┌─ Raw data
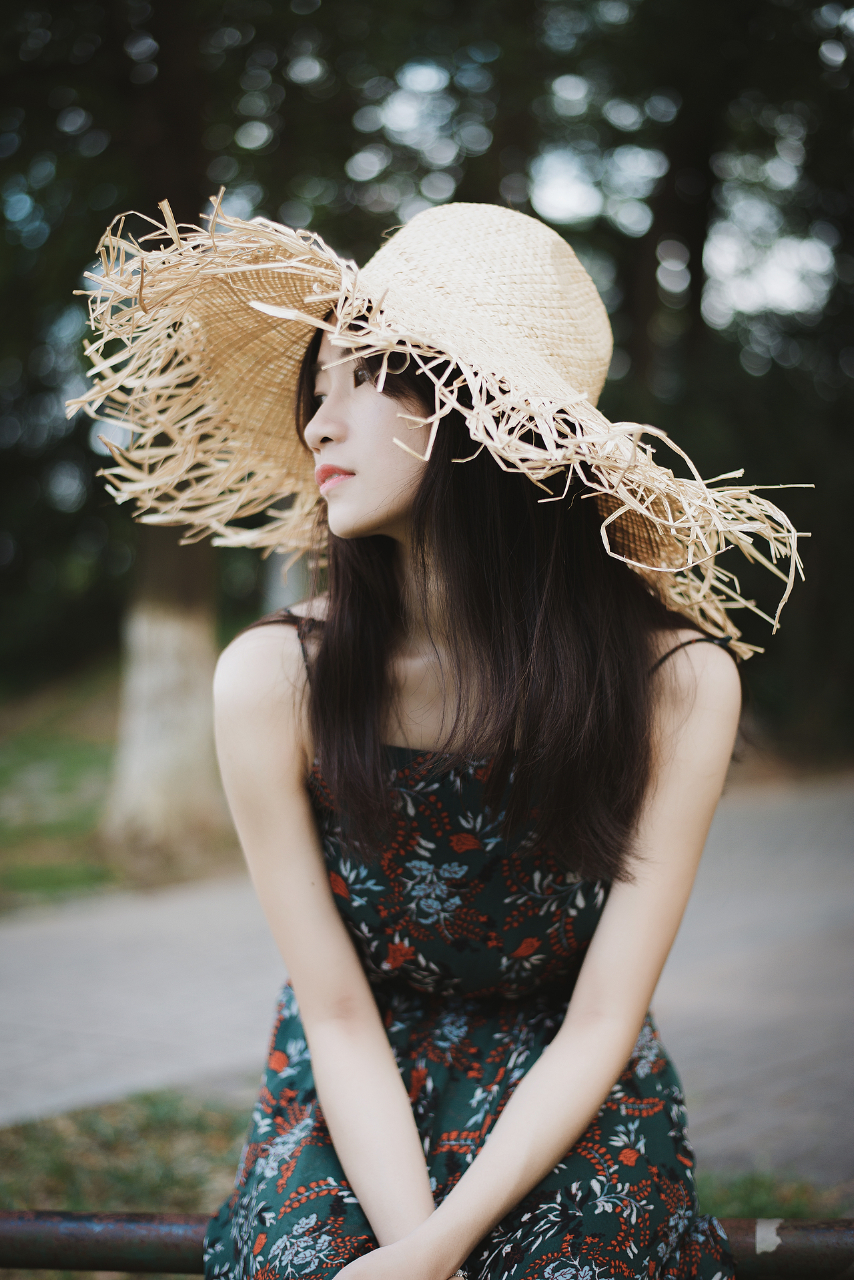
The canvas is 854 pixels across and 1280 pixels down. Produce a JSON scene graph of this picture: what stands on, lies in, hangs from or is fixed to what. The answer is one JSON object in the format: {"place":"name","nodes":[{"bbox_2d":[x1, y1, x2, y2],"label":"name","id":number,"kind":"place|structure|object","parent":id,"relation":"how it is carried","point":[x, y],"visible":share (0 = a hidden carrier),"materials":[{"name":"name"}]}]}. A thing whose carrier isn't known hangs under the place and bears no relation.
{"place":"outdoors","nodes":[
{"label":"outdoors","id":0,"kind":"place"},
{"bbox_2d":[0,656,245,913],"label":"lawn","id":1,"kind":"structure","parent":0,"point":[9,757],"materials":[{"name":"green plant"}]},
{"bbox_2d":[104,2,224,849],"label":"tree","id":2,"kind":"object","parent":1,"relation":"on","point":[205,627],"visible":0.6,"materials":[{"name":"plant"}]},
{"bbox_2d":[0,772,853,1182],"label":"paved path","id":3,"kind":"structure","parent":0,"point":[31,960],"materials":[{"name":"grey concrete"}]},
{"bbox_2d":[0,1091,853,1276],"label":"lawn","id":4,"kind":"structure","parent":0,"point":[88,1273],"materials":[{"name":"green plant"}]},
{"bbox_2d":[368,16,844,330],"label":"sky","id":5,"kind":"structure","parent":0,"point":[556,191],"materials":[{"name":"white"}]},
{"label":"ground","id":6,"kind":"structure","parent":0},
{"bbox_2d":[0,1209,853,1279],"label":"metal railing","id":7,"kind":"object","parent":6,"relation":"on","point":[23,1213],"visible":0.62,"materials":[{"name":"metal"}]},
{"bbox_2d":[178,190,781,1276],"label":"woman","id":8,"kind":"object","parent":7,"relation":"on","point":[397,1083],"visible":0.98},
{"bbox_2d":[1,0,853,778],"label":"tree","id":9,"kind":"object","parent":6,"relation":"on","point":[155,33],"visible":0.5,"materials":[{"name":"green plant"}]},
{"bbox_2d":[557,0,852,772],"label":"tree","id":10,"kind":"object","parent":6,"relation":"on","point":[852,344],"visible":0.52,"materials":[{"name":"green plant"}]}
]}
└─
- **What this task involves**:
Return all the data exactly, pictures omitted.

- **Finished exercise**:
The canvas is 854 pixels across and 1280 pixels down. Produce a JSON scene graph of this picture: what stands on, lies in, hangs from or is fixed to what. The answer is one JSON object in the format: {"place":"name","nodes":[{"bbox_2d":[x1, y1, x2, y2],"label":"name","id":number,"kind":"place|structure|object","parent":id,"relation":"how it is carried","point":[x, y],"visible":share (0 = a hidden carrier),"materials":[{"name":"name"}]}]}. A thing whose carrier isn't known hangs under the place and bears no relation.
{"place":"outdoors","nodes":[
{"label":"outdoors","id":0,"kind":"place"},
{"bbox_2d":[0,656,245,913],"label":"lawn","id":1,"kind":"structure","parent":0,"point":[9,757],"materials":[{"name":"green plant"}]},
{"bbox_2d":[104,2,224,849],"label":"tree","id":2,"kind":"object","parent":1,"relation":"on","point":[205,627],"visible":0.6,"materials":[{"name":"plant"}]},
{"bbox_2d":[0,772,853,1182],"label":"paved path","id":3,"kind":"structure","parent":0,"point":[31,960],"materials":[{"name":"grey concrete"}]},
{"bbox_2d":[0,1091,853,1276],"label":"lawn","id":4,"kind":"structure","parent":0,"point":[88,1273],"materials":[{"name":"green plant"}]},
{"bbox_2d":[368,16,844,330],"label":"sky","id":5,"kind":"structure","parent":0,"point":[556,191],"materials":[{"name":"white"}]},
{"label":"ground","id":6,"kind":"structure","parent":0},
{"bbox_2d":[0,1209,853,1279],"label":"metal railing","id":7,"kind":"object","parent":6,"relation":"on","point":[23,1213],"visible":0.62,"materials":[{"name":"metal"}]},
{"bbox_2d":[178,190,781,1276],"label":"woman","id":8,"kind":"object","parent":7,"relation":"on","point":[397,1083],"visible":0.98},
{"bbox_2d":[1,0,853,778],"label":"tree","id":9,"kind":"object","parent":6,"relation":"on","point":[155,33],"visible":0.5,"materials":[{"name":"green plant"}]},
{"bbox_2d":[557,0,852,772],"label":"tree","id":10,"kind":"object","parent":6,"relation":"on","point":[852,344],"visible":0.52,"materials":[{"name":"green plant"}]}
]}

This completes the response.